Three-quarters (76 per cent) of Canadian business leaders say the Canada Emergency Wage Subsidy is a good investment to help the economy rebound and get Canadians back to work, according to a new survey by KPMG in Canada.
The same amount said they’ve relied on funds from the wage subsidy to keep employees on payroll and more than half (53 per cent) said the resulting reduction in costs has helped them deal with other coronavirus-related expenses. A quarter (23 per cent) said the CEWS has helped them hire back previously laid-off employees.
The survey, conducted last month, received nearly 300 responses from senior leaders in a broad range of industries and sectors, including energy, manufacturing, automotive, mining, construction and real estate, travel and tourism, professional services, telecommunications and media, retail, agri-food and not-for-profit organizations.

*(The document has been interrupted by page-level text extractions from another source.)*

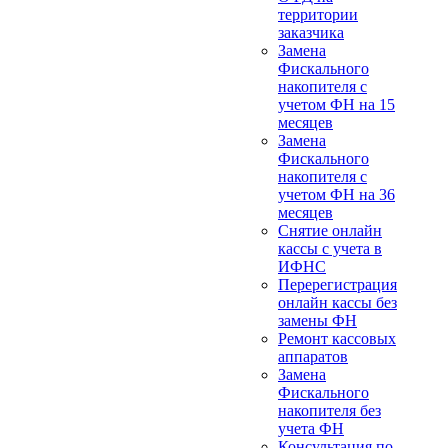
территории
заказчика
Замена
Фискального
накопителя с
учетом ФН на 15
месяцев
Замена
Фискального
накопителя с
учетом ФН на 36
месяцев
Снятие онлайн
кассы с учета в
ИФНС
Перерегистрация
онлайн кассы без
замены ФН
Ремонт кассовых
аппаратов
Замена
Фискального
накопителя без
учета ФН
Консультация по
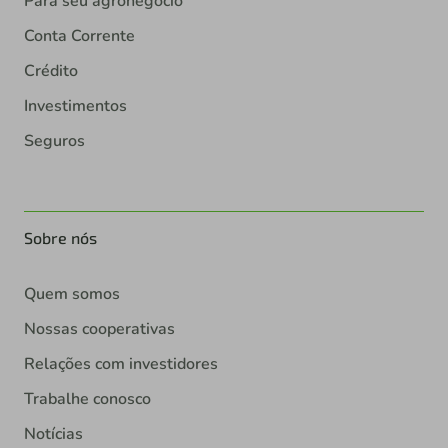
Para seu agronegócio
Conta Corrente
Crédito
Investimentos
Seguros
Sobre nós
Quem somos
Nossas cooperativas
Relações com investidores
Trabalhe conosco
Notícias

“Our clients have told us that the federal wage subsidy program is helping them not only to retain their employees, but also to cope with pandemic-related costs and rehire workers who have been laid off,” said Lucy Iacovelli, Canadian managing partner of KPMG’s national tax practice, in a press release. “While there has been an upturn in the economy, many Canadian business leaders are still uncertain about what the coming months will bring and welcome continuing support during this fragile recovery period.”
The federal government broadened access to the wage subsidy in July, making the amount variable based on a company’s revenue decline, with the maximum combined subsidy of up to 85 per cent for eligible employers. It’s currently extended until Dec. 19, 2020.
Survey respondents were split on which companies should receive CEWS support. Half (50 per cent) said offering two different subsidy levels of a base and a top-up amount is the right approach, while 48 per cent said the subsidy should only be available to businesses or sectors hit significantly by the downturn.
Some 44 per cent of respondents gave the program’s redesign a positive rating, while 24 per cent called it average and 17 per cent said the changes were negative.